Ik ben voldaan na een avonddienst wanneer ik aan het eind van de avond kan zeggen dat het een goede avond was. Dat ik die middag en avond bij heb gedragen aan het welzijn van de bewoners. Een dienst waarin goede en slechte momenten elkaar af hebben gewisseld, (het is nooit perfect voor alle bewoners) maar waarin de goede momenten de boventoon hebben gehad. Er is geen avond hetzelfde maar denk dat meerdere collega’s het voldane gevoel wel kennen wanneer alle bewoners veilig zijn en klaar zijn voor de nacht, ieder op zijn eigen manier.

 

Niet dat iedereen perse in zijn bed moet liggen hoor wanneer mijn dienst over is, maar toch. Het is fijn wanneer je ook nog even tijd hebt om te rapporteren en de boel op te ruimen.

 

“Vroeger” was het toch wel zo dat alle bewoners eigenlijk wel in bed moesten liggen aan het eind van je dienst, het bestond niet dat je tegen de nachtdienst zei; “ er is nog iemand op hoor, hij/zij wilde nog even blijven zitten” help jij die zo in bed? Nee, dat was een taak van de avonddienst. Net zoals de dagdienst verantwoordelijk was voor het wassen en aankleden van de bewoners en het liefst allemaal om 10 uur aan de koffie. Toch?

 

Enfin ik weet ook wel dat het bij sommige nog steeds zo is hoor, maar wanneer je belevingsgericht wilt werken, past dit niet meer. Dan zijn niet alle bewoners altijd in hun kamer of in bed aan het einde van de avonddienst. En toch sluipt er dan heel af en toe ineens ongemerkt weer zo’n “oude” gedachte in mijn hoofd dat alles toch wel klaar moet zijn voor de nachtdienst komt.

 

Ze is de hele dag in bed gebleven. Lekker opgerold onder de dekens en liet zich fijn verzorgen in bed. Haar natje en haar droogje werden bij haar op de kamer verzorgd, roomservice is er niets bij. Dit alles doet ze een paar keer per week en soms zelfs een aantal dagen achter elkaar. Dat respecteren we en doen daar dan ook niet moeilijk over. Soms is ze dan begrijpelijkerwijs haar structuur en tijd helemaal kwijt, ook al proberen we haar op gezette tijden haar van eten en drinken te voorzien.
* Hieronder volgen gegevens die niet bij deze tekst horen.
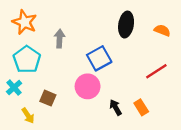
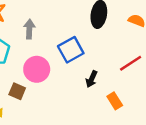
pink circle: (88, 86) -> (37, 69), moved
black arrow: (116, 107) -> (92, 79), moved, turned -126

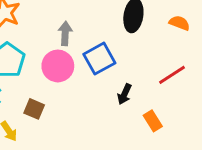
gray arrow: (29, 29) -> (65, 33), moved
pink circle: (37, 69) -> (58, 66), moved

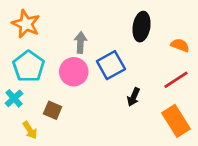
orange semicircle: (179, 23) -> (180, 45), moved
orange rectangle: (153, 121) -> (176, 121), moved, size x1.6

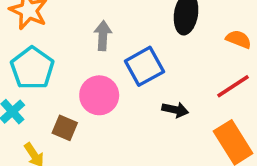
pink circle: (74, 72) -> (99, 95), moved
black arrow: (134, 97) -> (175, 110), turned -102

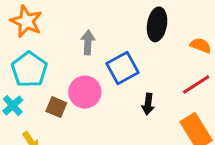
black arrow: (175, 110) -> (148, 104), turned 85
brown square: (65, 128) -> (56, 107), moved

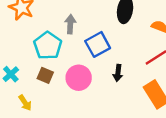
cyan pentagon: (29, 69) -> (48, 46), moved
pink circle: (85, 92) -> (79, 78), moved

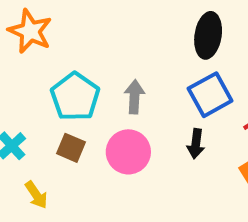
gray arrow: (70, 24) -> (134, 97), moved
blue square: (98, 44) -> (210, 95), moved

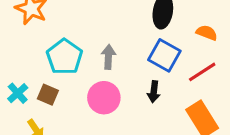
blue square: (210, 95) -> (164, 55), turned -32
brown square: (71, 148) -> (48, 95), moved

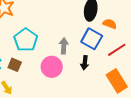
orange semicircle: (207, 33) -> (110, 24), moved
gray arrow: (108, 57) -> (64, 46), moved

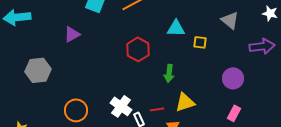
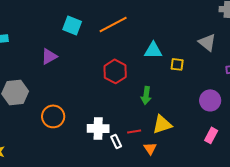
white cross: (121, 106) -> (98, 128), turned -35
orange circle: (76, 110) -> (53, 116), moved

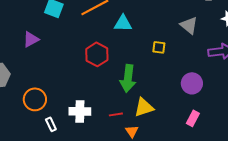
cyan triangle: (153, 50) -> (123, 23), moved
green arrow: (146, 95) -> (128, 78), size x1.5
white rectangle: (116, 141) -> (51, 124), moved

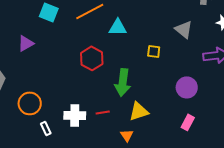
red line: (116, 114) -> (103, 112), moved

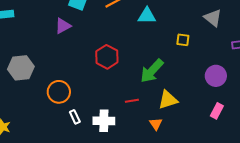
purple triangle: (26, 43) -> (63, 26), moved
red hexagon: (92, 58) -> (107, 57), moved
green arrow: (123, 82) -> (152, 71), turned 36
white cross: (75, 115) -> (104, 121), moved

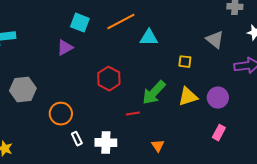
yellow triangle: (168, 100) -> (188, 97), moved
red line: (132, 101) -> (133, 114), moved

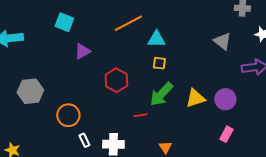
cyan square: (80, 23) -> (64, 22), moved
purple triangle: (65, 48) -> (82, 51), moved
yellow square: (185, 62) -> (159, 63), moved

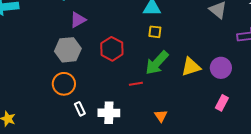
gray hexagon: (30, 91) -> (68, 50), moved

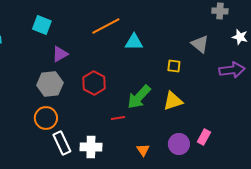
yellow square: (155, 32) -> (174, 66), moved
purple circle: (221, 68) -> (179, 144), moved
white rectangle: (80, 109) -> (62, 143), size x1.6

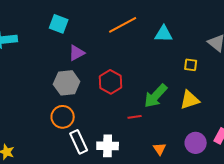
cyan triangle: (134, 42) -> (164, 34), moved

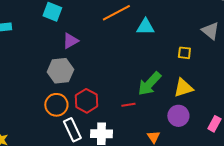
cyan triangle: (164, 34) -> (145, 27), moved
red hexagon: (111, 82) -> (86, 101), moved
purple circle: (196, 143) -> (178, 116), moved

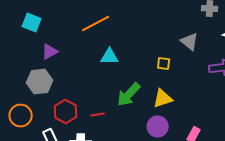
cyan triangle: (145, 27) -> (110, 56), moved
orange circle: (56, 105) -> (21, 116), moved
red line: (128, 105) -> (98, 114), moved

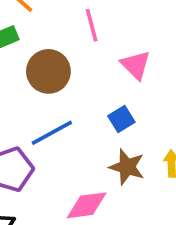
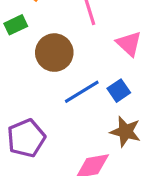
blue line: (52, 133) -> (82, 92), moved

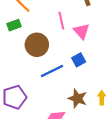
pink triangle: (129, 44) -> (81, 31), moved
blue square: (119, 91) -> (79, 60), moved

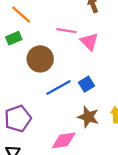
pink line: (61, 21) -> (66, 31), turned -66
blue square: (79, 60) -> (87, 84), moved

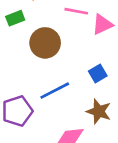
pink triangle: (89, 42) -> (102, 24), turned 48
blue line: (58, 87) -> (55, 91), moved

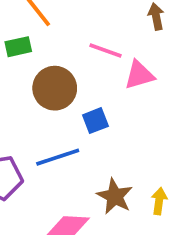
blue square: (98, 73) -> (95, 121), moved

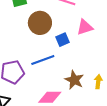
pink triangle: (139, 75) -> (85, 27), moved

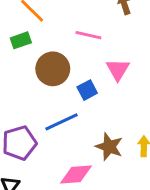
pink triangle: (85, 27) -> (118, 70), turned -36

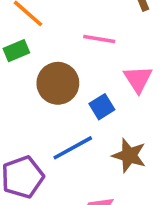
brown star: (109, 147) -> (129, 155), moved

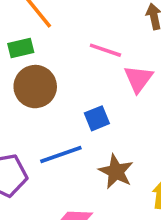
pink triangle: (138, 79) -> (138, 79), moved
brown circle: (58, 83) -> (35, 87), moved

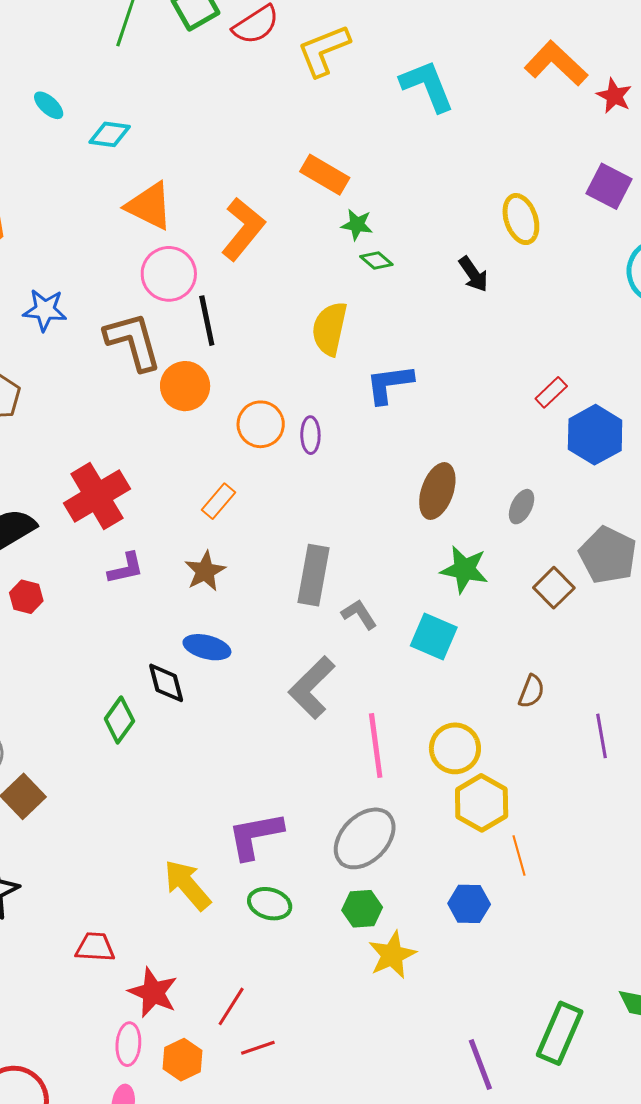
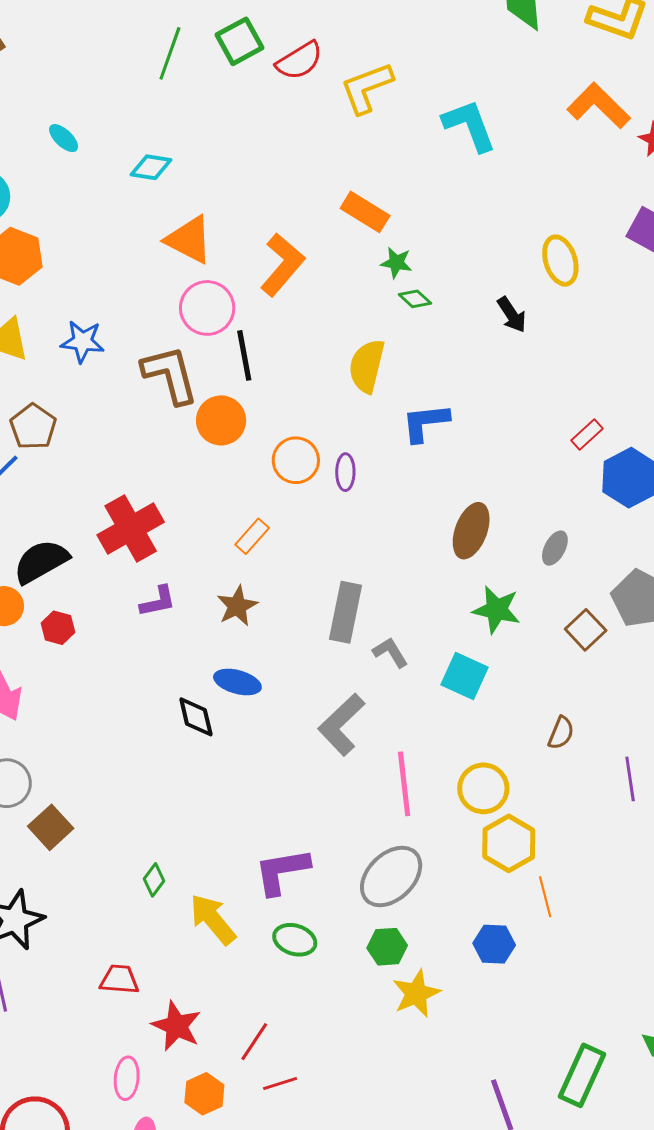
cyan ellipse: (49, 105) -> (64, 138), moved
green diamond: (119, 720) -> (154, 880), moved, size x0.7
pink ellipse: (128, 1044) -> (127, 1078), moved

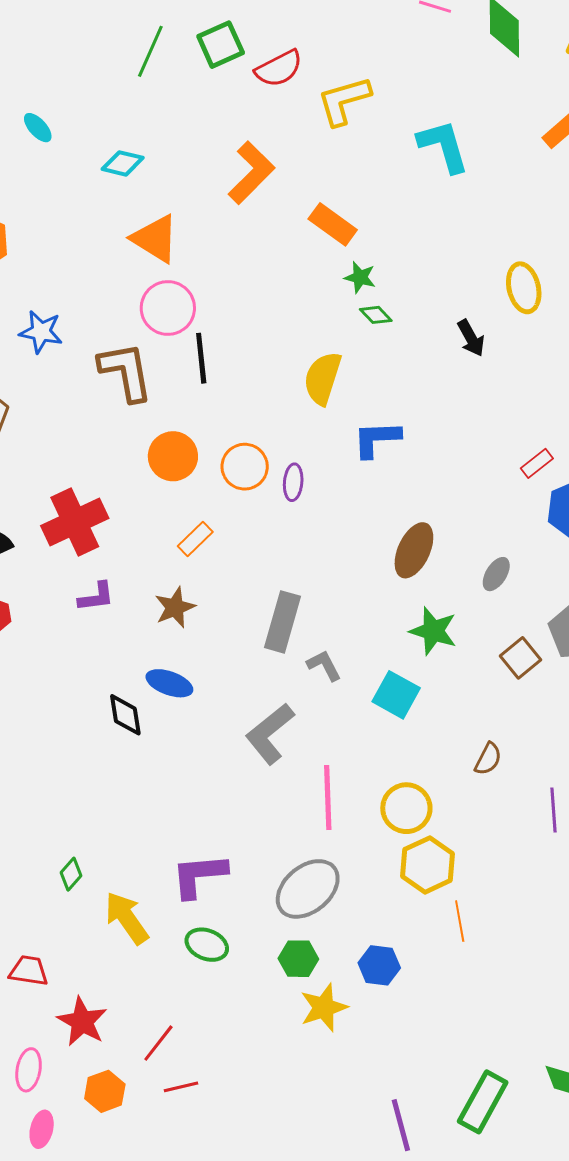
orange L-shape: (282, 265) -> (251, 173), moved
orange circle: (221, 420) -> (173, 456), moved
blue hexagon: (494, 944) -> (379, 965), moved

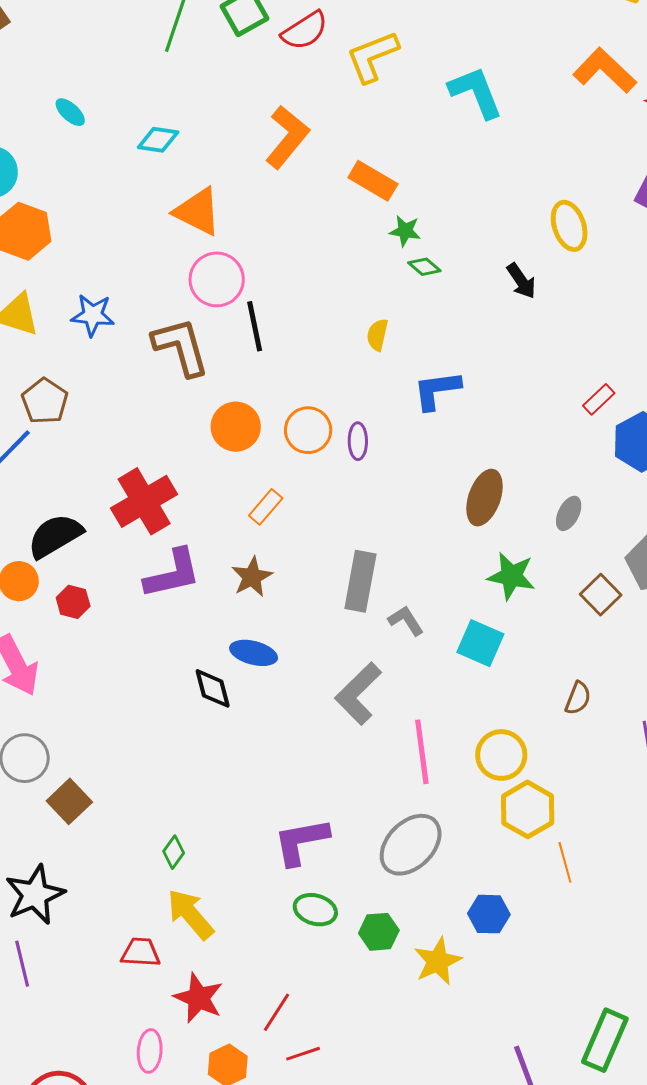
yellow semicircle: (323, 378) -> (377, 335), size x0.6
purple L-shape: (96, 597) -> (173, 574), size x1.6
yellow arrow: (127, 918) -> (190, 914), moved
green hexagon: (298, 959) -> (379, 932), moved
Dan vergeet ze bovendien dat ze net een maaltijd op heeft en komt het voor dat ze in haar pyjama, met verwilderde haren, geleund tegen de deurpost van haar kamer de gang in kijkt om te zien of er een “zuster” langs loopt. Wanneer ze dan iemand gespot heeft, tikt ze demonstratief op haar horloge en vraagt “hoe laat is het? En zonder het antwoord af te wachten vervolgt ze, “ik heb honger, breng eens wat te eten!”.

 

Eigenlijk schrok ik een beetje van haar want ik was wat gehaast, en had haar eerst niet eens zien staan. Het was het einde van mijn dienst en ik moest nog best het een en ander doen. En voordat ik er erg in heb floept het uit mijn mond, “maar mevrouw toch, het is 22.30 uur geweest, dan gaan we toch niet meer eten? U heeft de hele dag uw eten en drinken op uw kamer gehad”!

 

Ze is echter niet onder de indruk en herhaalt, “ja maar ik heb honger, breng maar wat te eten, maakt niet uit wat”!

 

Ik kijk eens naar haar verwilderde uiterlijk en haar gerimpelde gezicht en denk ze heeft nog gelijk ook, als je voelt dat je honger hebt moet je eten, ook al is het zo laat op de avond. Wanneer je thuis zou wonen en niet afhankelijk zou zijn van een ander, loop je ook al is het midden in de nacht naar de keuken om iets eetbaars te halen.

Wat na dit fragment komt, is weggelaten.